- _Supplied data_:

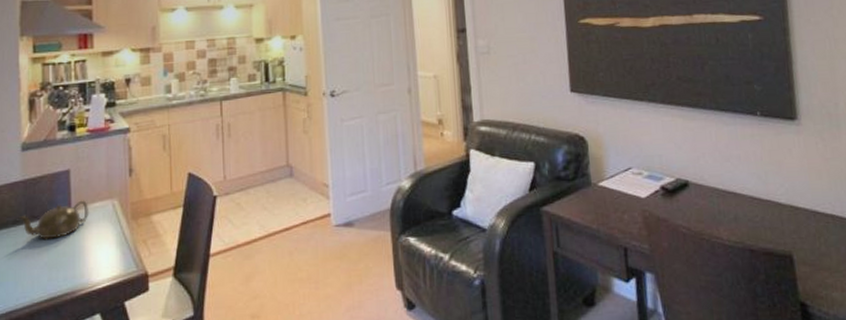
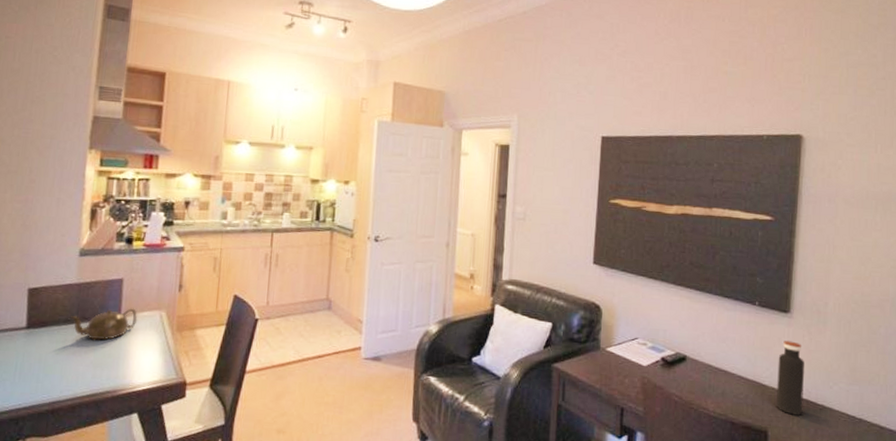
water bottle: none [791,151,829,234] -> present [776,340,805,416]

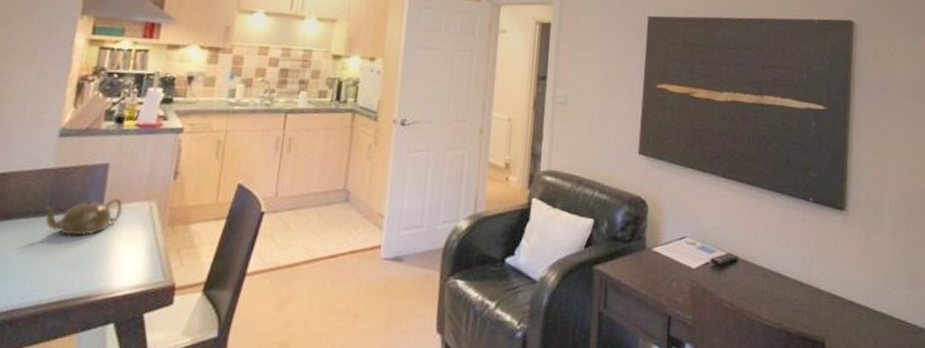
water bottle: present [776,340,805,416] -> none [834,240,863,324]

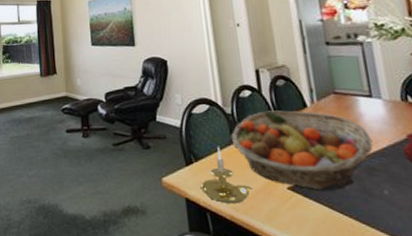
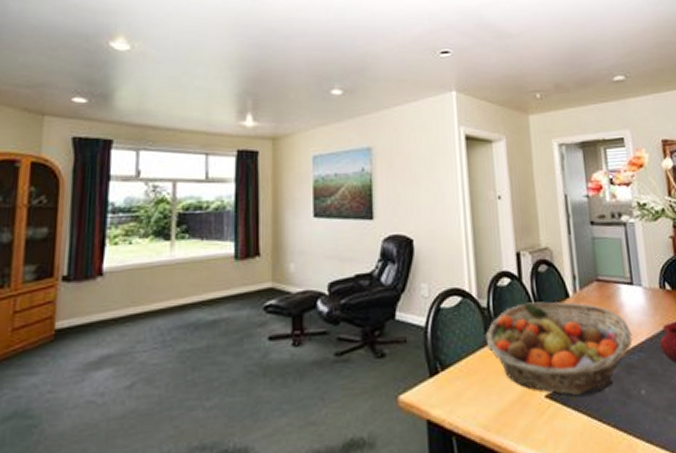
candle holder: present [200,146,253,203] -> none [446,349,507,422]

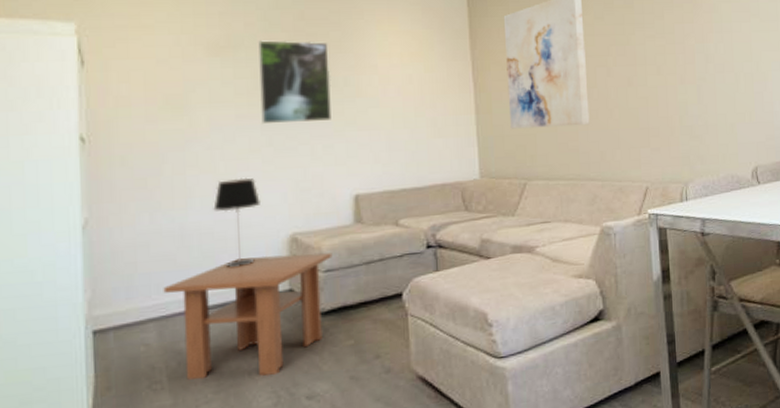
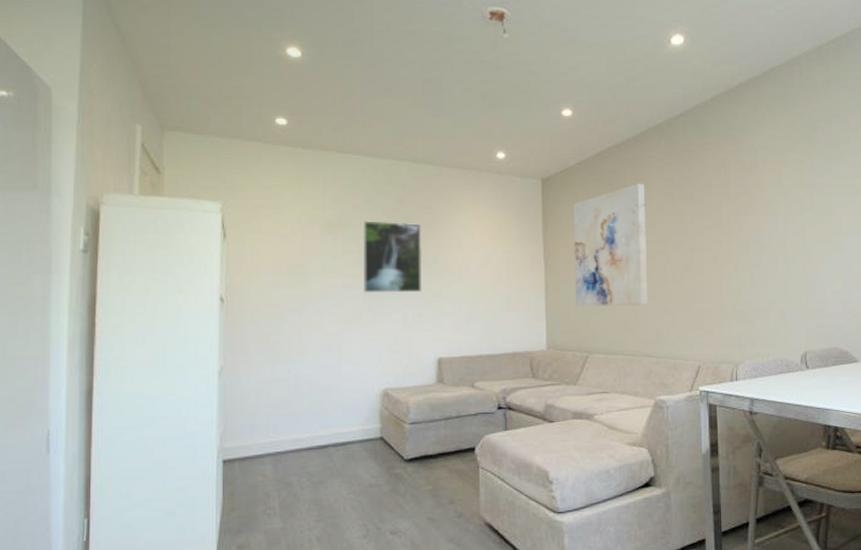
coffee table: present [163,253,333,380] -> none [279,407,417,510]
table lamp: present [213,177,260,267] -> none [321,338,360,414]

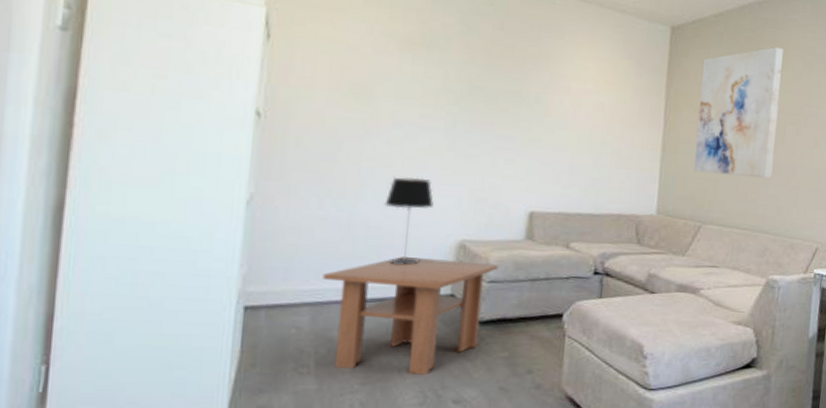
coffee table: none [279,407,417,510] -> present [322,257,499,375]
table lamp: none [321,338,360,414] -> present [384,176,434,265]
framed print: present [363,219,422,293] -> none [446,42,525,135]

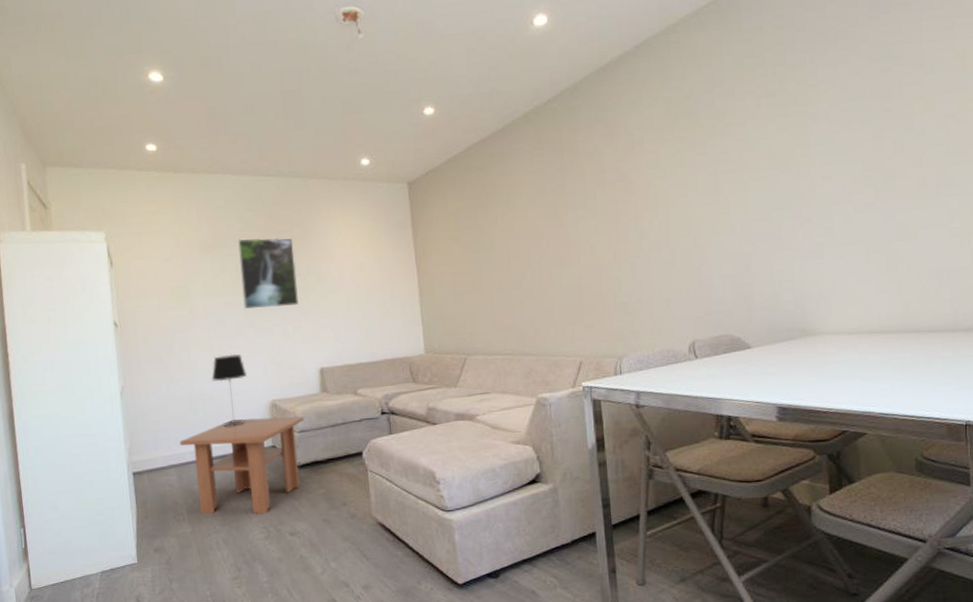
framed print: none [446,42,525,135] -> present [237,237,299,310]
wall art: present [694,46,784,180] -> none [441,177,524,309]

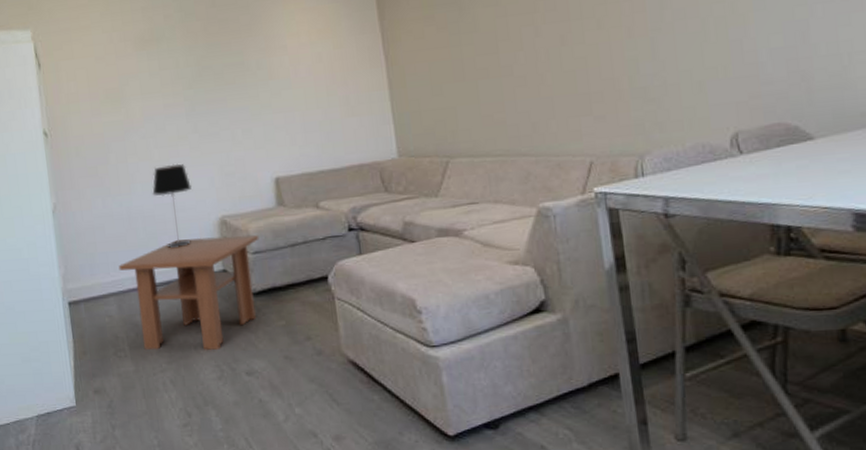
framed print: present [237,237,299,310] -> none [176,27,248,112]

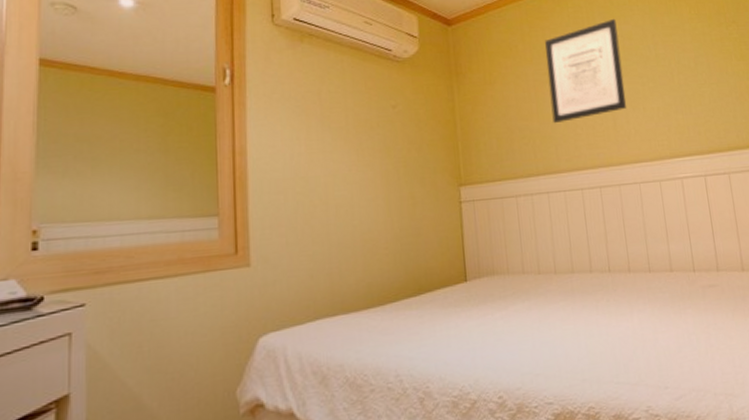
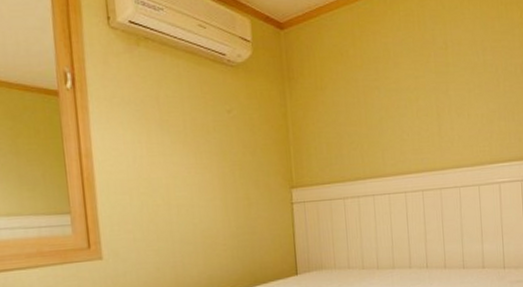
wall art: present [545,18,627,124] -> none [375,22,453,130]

- _Exercise details_:
Leaving out every picture, copy exactly the lines from the one that contains "framed print: present [363,219,422,293]" through the end of the entries above.

- _Response_:
framed print: present [363,219,422,293] -> none [446,42,525,135]

framed print: none [446,42,525,135] -> present [237,237,299,310]
wall art: present [694,46,784,180] -> none [441,177,524,309]

framed print: present [237,237,299,310] -> none [176,27,248,112]

wall art: present [545,18,627,124] -> none [375,22,453,130]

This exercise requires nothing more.